Text section:
%%
I found the book very accessible. Another reviewer has stated that some of the comparisons are a bit outrageous. Well, they are. But the point is to have you sit up and take notice. Gordon does well at taking what is new (business knowledge) and marrying it to the world that most women understand -- relationships.
Start with the last chapter. Give yourself the entrepreneurship test -- are you really ready to commit? Gordon says: "Women tend to be eager to commit to relationships, to marriage, to their families, and even to their best friends, but when it comes to committing to business, ironically, women are the ones who can't commit."
Ouch! Yes, it sounds harsh. But I see it again and again. Given a choice between a $300 business education course and a $300 purse, far too many women choose the purse. Owning a business is work, and yet, at the same time it is the most exhilerating thing that you can do with your life, other than raising a family. Both have their own joys and pitfalls -- even more so if you are doing both.
%%
Required actions:
[A] According to the quotation in the review of Gordon's book, list everything women tend to be eager to commit to.
[B] Transcribe the review of Gordon's book, everything from "Start with the" down to "are doing both.".
[C] Pick up the review of Gordon's book after its final sentence and continue it.

The data:
%%
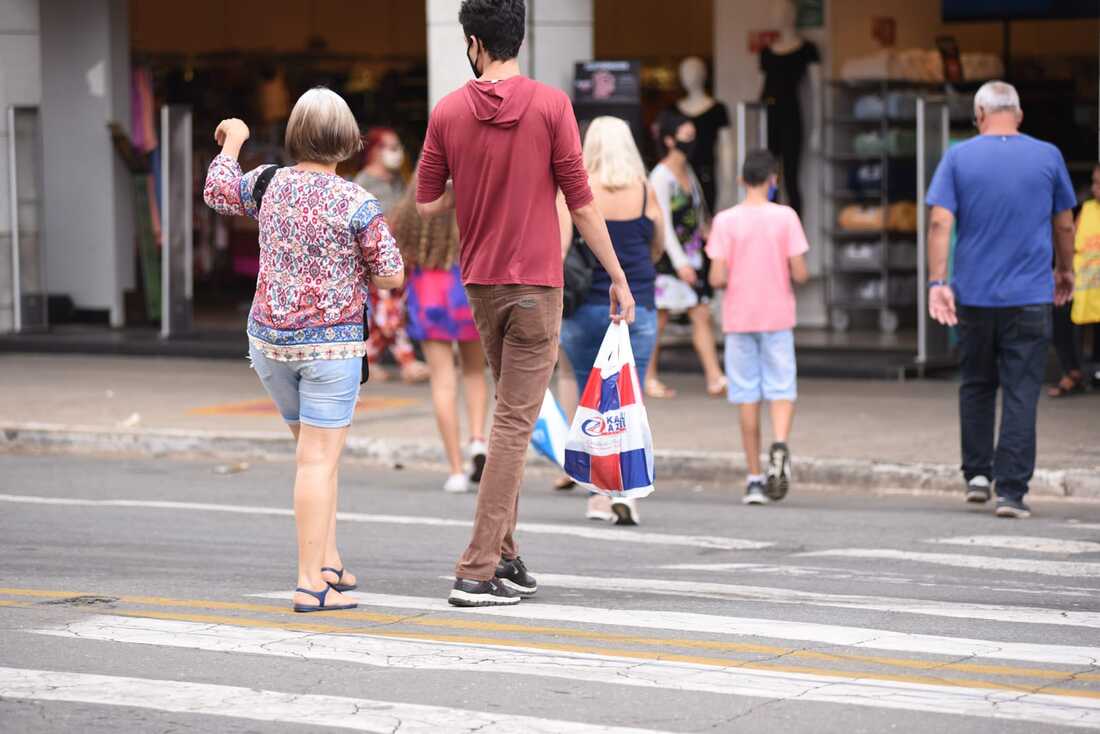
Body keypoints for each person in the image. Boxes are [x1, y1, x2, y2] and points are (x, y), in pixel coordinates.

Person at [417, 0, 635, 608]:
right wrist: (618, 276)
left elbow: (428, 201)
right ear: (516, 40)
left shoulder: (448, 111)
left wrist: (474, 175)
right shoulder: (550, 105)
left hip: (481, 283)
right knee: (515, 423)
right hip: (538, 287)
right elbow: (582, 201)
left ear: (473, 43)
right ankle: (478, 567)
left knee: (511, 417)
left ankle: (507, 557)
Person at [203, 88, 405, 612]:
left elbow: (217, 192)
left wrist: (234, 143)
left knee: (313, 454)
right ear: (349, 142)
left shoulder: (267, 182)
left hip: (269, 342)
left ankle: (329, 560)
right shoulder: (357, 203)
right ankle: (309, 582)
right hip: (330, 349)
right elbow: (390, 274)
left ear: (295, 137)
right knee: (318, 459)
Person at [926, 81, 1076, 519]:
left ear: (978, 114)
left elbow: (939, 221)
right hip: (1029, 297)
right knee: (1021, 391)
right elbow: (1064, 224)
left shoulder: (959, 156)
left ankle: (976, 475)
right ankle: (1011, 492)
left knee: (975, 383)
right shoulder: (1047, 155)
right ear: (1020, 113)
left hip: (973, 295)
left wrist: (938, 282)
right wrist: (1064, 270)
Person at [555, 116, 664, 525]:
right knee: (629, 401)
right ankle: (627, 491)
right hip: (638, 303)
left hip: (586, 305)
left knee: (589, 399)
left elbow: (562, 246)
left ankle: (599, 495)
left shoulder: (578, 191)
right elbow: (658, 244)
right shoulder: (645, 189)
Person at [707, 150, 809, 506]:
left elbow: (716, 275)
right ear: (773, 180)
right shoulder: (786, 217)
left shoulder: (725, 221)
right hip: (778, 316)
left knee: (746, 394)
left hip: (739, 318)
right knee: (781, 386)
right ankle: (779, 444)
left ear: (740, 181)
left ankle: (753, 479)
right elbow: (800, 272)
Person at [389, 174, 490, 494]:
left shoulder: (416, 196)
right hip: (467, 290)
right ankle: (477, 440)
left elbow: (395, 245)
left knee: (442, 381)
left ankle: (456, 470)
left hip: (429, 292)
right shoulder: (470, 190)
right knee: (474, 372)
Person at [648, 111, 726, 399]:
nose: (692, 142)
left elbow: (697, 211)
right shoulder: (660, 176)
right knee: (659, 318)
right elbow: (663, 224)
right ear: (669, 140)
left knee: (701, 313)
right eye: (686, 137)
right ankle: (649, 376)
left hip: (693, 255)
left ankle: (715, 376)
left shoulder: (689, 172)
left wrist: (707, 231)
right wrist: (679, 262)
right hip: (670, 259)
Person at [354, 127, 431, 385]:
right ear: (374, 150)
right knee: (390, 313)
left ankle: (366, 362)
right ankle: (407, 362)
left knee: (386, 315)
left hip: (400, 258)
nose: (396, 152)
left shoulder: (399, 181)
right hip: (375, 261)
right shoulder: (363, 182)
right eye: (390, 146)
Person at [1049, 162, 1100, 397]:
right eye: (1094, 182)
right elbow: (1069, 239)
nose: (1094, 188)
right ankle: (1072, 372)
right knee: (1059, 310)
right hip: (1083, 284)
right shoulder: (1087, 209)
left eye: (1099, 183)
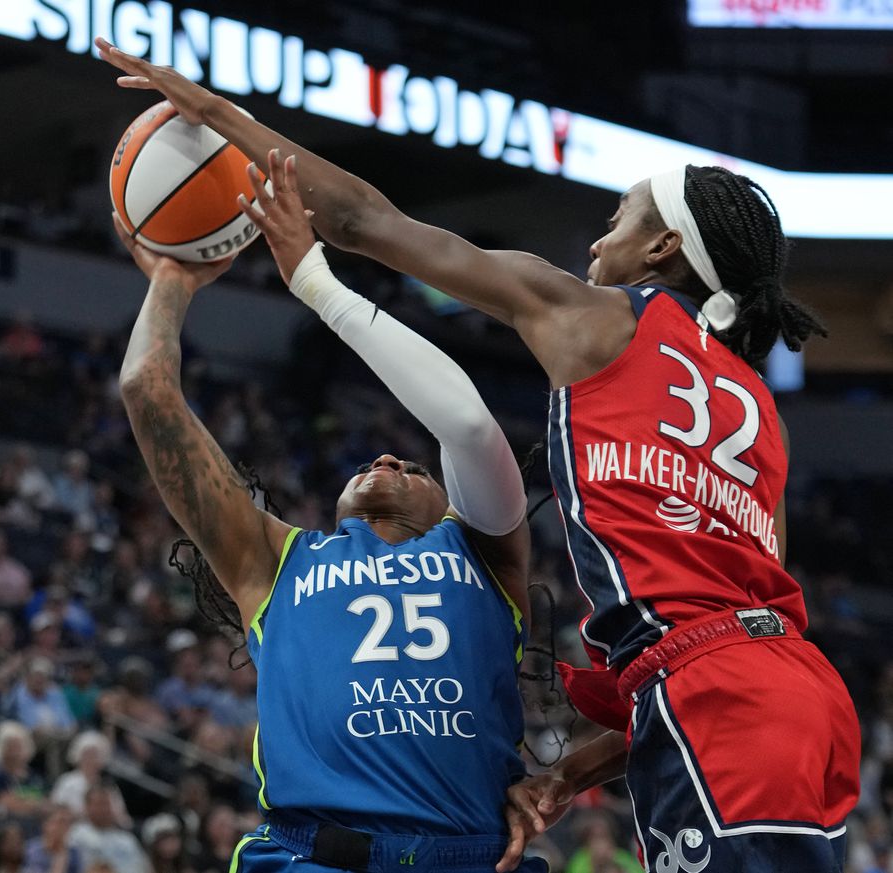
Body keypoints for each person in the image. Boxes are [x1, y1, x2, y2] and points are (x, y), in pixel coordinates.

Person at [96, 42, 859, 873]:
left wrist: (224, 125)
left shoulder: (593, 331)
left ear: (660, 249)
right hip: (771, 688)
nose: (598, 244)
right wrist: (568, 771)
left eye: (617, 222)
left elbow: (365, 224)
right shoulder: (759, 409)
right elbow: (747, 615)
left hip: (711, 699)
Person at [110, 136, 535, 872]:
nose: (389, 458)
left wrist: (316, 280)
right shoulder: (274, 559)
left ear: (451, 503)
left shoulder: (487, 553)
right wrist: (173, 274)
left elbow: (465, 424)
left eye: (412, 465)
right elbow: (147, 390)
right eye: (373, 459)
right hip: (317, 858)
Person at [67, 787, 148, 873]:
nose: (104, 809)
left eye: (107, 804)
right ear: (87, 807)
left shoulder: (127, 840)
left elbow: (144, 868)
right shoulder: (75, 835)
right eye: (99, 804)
%%
%%
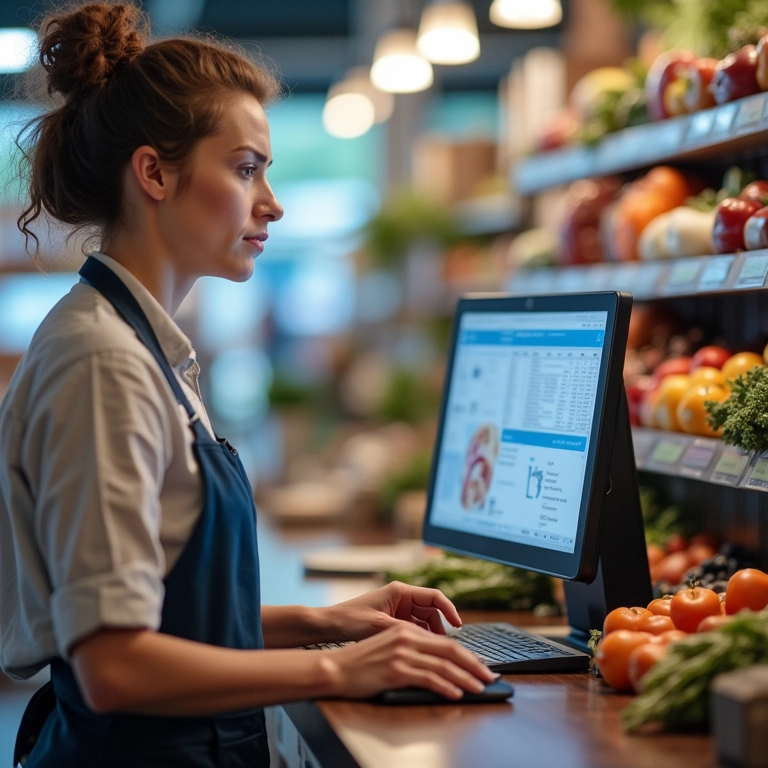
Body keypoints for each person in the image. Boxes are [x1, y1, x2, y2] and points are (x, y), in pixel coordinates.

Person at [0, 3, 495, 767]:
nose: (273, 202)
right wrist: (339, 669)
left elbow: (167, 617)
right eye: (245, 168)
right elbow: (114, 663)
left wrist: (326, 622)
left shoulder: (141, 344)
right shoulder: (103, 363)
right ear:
%%
Responses to the tasks:
[A] relationships, marriage, their families, their best friends

[B]
Start with the last chapter. Give yourself the entrepreneurship test -- are you really ready to commit? Gordon says: "Women tend to be eager to commit to relationships, to marriage, to their families, and even to their best friends, but when it comes to committing to business, ironically, women are the ones who can't commit."
Ouch! Yes, it sounds harsh. But I see it again and again. Given a choice between a $300 business education course and a $300 purse, far too many women choose the purse. Owning a business is work, and yet, at the same time it is the most exhilerating thing that you can do with your life, other than raising a family. Both have their own joys and pitfalls -- even more so if you are doing both.

[C]
When you first learned to make your way in the world, you did some trial and error. (Try to walk, fall down, get up, try to walk, fall down...) But you also had someone there to hold your hand and help you get the concepts.
Elizabeth Gordon has given you the concepts in manageable language and format. I recommend this book to any women thinking of starting a business, just started a business or hopelessly lost in business. Even if you don't fall into any of those categories, the book is a good read. You will probably pick up something that will lead you to explode your business in the next 12 months.